Unsupervised Backpropagation (UBP) also uses a decoder-only model with per-sample latent embeddings. PG-SUI follows a phased optimization schedule based on Gashler et al. (2014), combining PCA initialization with joint refinement.

Model Overview

Like NLPCA, UBP predicts genotypes via a decoder \(f_W\):

\[\hat{X}_i = f_W(v_i)\]

The loss uses the same masked focal cross-entropy with optional L1 regularizer on decoder weights:

\[\mathcal{L} = \frac{1}{|M|} \sum_{(i,j) \in M} w_{y_{ij}} (1 - p_{ij})^{\gamma} \log(p_{ij}) + \lambda \lVert W \rVert_1\]

Training Phases

1. Initialization: PCA provides a warm-start for the latent embeddings.

2. Decoder refinement: freeze embeddings and optimize decoder weights.
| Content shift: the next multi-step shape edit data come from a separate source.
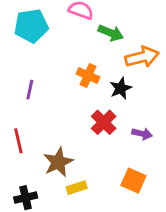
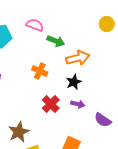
black star: (121, 88) -> (74, 82), moved
purple arrow: (142, 134) -> (78, 104), moved

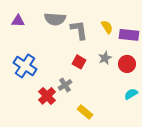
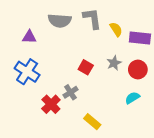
purple triangle: (18, 21) -> (29, 37), moved
gray L-shape: (79, 30) -> (92, 18), moved
cyan semicircle: (131, 94) -> (132, 98), moved

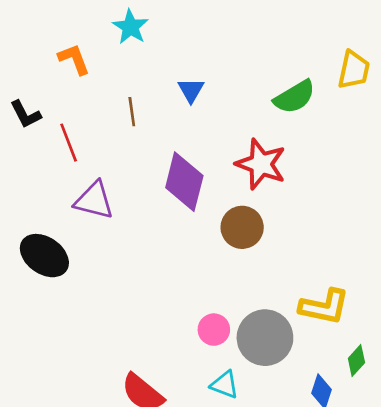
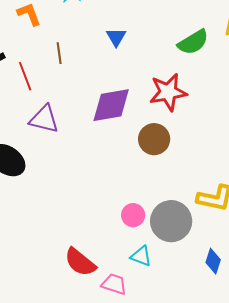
brown line: (132, 112) -> (59, 53), moved
red star: (261, 164) -> (168, 92), turned -30
purple diamond: (184, 182) -> (111, 105), turned 66

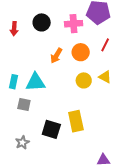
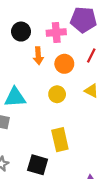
orange arrow: (56, 56) -> (38, 56), moved, turned -35
yellow circle: (84, 80) -> (57, 94), moved
black square: (51, 129) -> (38, 165), moved

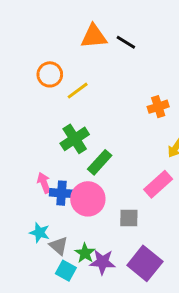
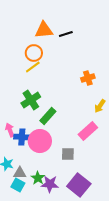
black line: (126, 42) -> (66, 34), turned -48
orange circle: (50, 74) -> (34, 53), moved
gray triangle: (59, 246) -> (20, 173), turned -40
cyan square: (66, 271) -> (18, 185), moved

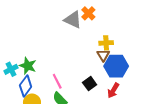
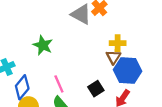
green star: (28, 66) -> (43, 45), moved

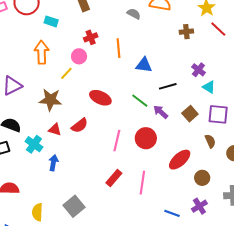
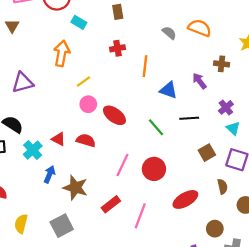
pink circle: (79, 56) -> (88, 104), moved
brown star: (50, 100) -> (75, 188), moved
purple arrow: (161, 112) -> (199, 81), moved
red semicircle: (80, 126) -> (86, 140), turned -138
brown circle: (202, 178) -> (215, 229), moved

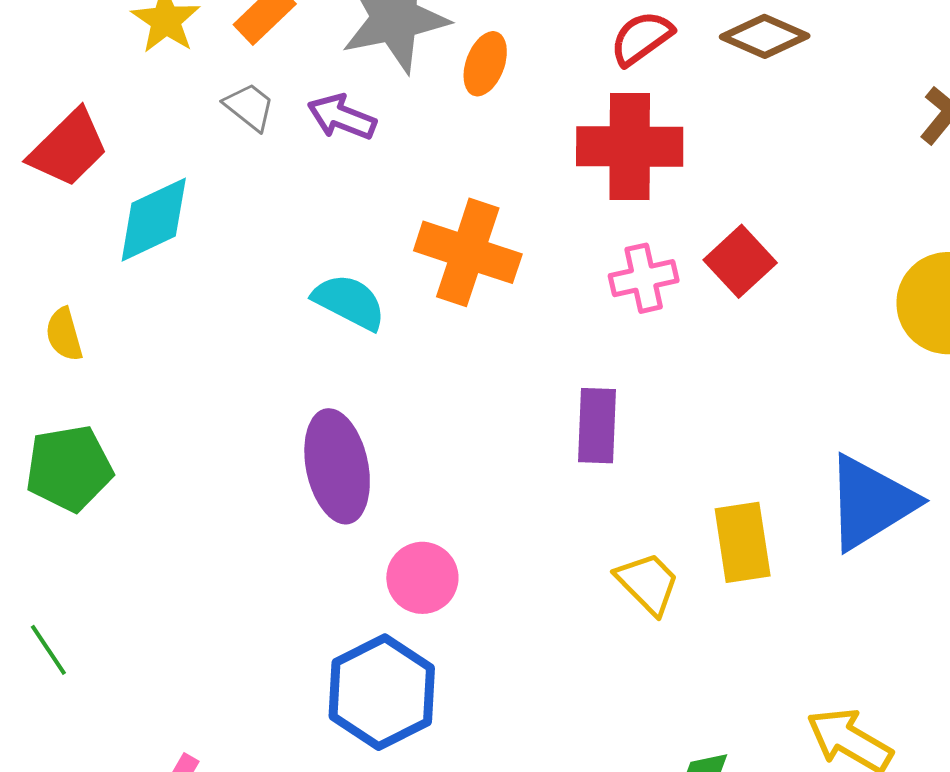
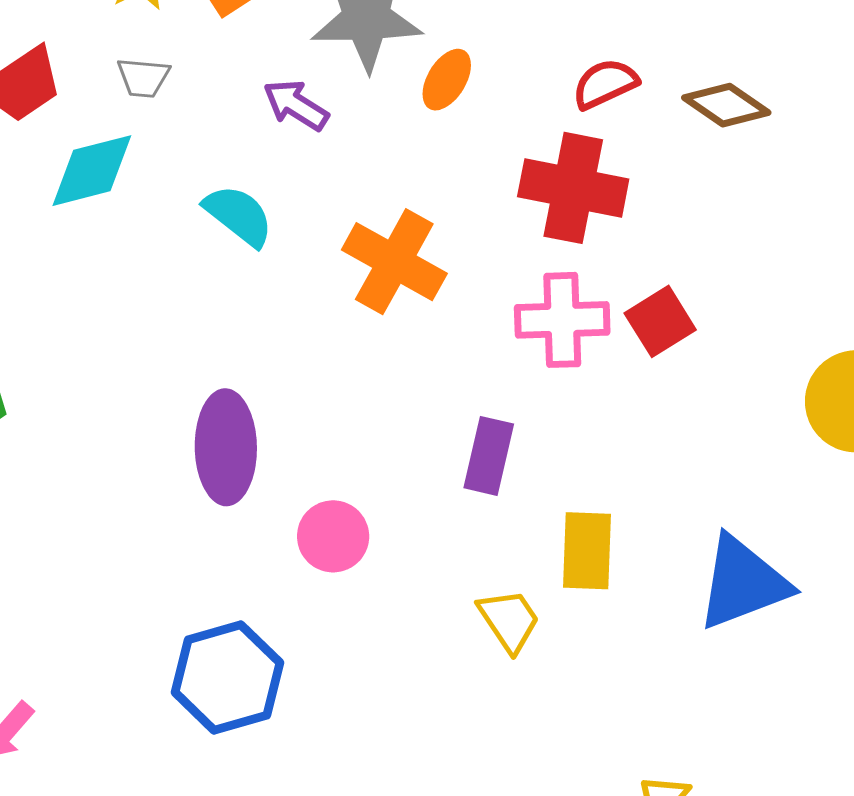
gray trapezoid: (249, 107) -> (143, 78), moved, turned 136
pink cross: (644, 278) -> (562, 320), size x1.4
cyan semicircle: (349, 302) -> (239, 215), moved
yellow rectangle: (743, 542) -> (587, 551), moved
pink circle: (422, 578) -> (333, 536), moved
3. Joint refinement: optimize embeddings and decoder weights together, allowing the latent manifold to become non-linear.

During evaluation and inference, PG-SUI refines embeddings via projection with the decoder frozen, then scores or imputes genotypes.

IterativeImputer and the MICE Algorithm

IterativeImputer in scikit-learn is a general-purpose multiple imputation strategy that iteratively models each SNP column based on the most correlated loci.

Multivariate Imputation by Chained Equations (MICE)

MICE performs sequential regression-based imputation, where each missing value is predicted iteratively based on other features.

Let:

• \(X = (X_1, X_2, ..., X_p)\) be the SNP dataset with missing values.

• \(X_{-j}\) be all columns except the \(jth\) one.

For each column \(X_j\):

1. Initialize missing values using a simple strategy (e.g., mean imputation).

2. Train a regression model \(f_j\) predicting \(X_j\) using \(X_{-j}\):

\[X_j = f_j(X_{-j}) + \epsilon\]

where \(f_j\) is a regression model (e.g., Random Forest, HistGradientBoosting).

3. Predict missing values in \(X_j\) using \(f_j\).

4. Repeat for all columns and cycle multiple times (controlled by max_iter).

The process stops when convergence is reached (i.e., imputed values stabilize across iterations).

Further Reading

For additional details, refer to the scikit-learn documentation: https://scikit-learn.org/stable/modules/impute.html#iterative-imputer

Conclusion

PG-SUI provides a range of deep learning, machine learning, and statistical methods for SNP imputation. ImputeAutoencoder, ImputeVAE, ImputeNLPCA, and ImputeUBP cover deep learning approaches, and the IterativeImputer framework enables regression-based imputation.

For more details, see the PG-SUI API documentation.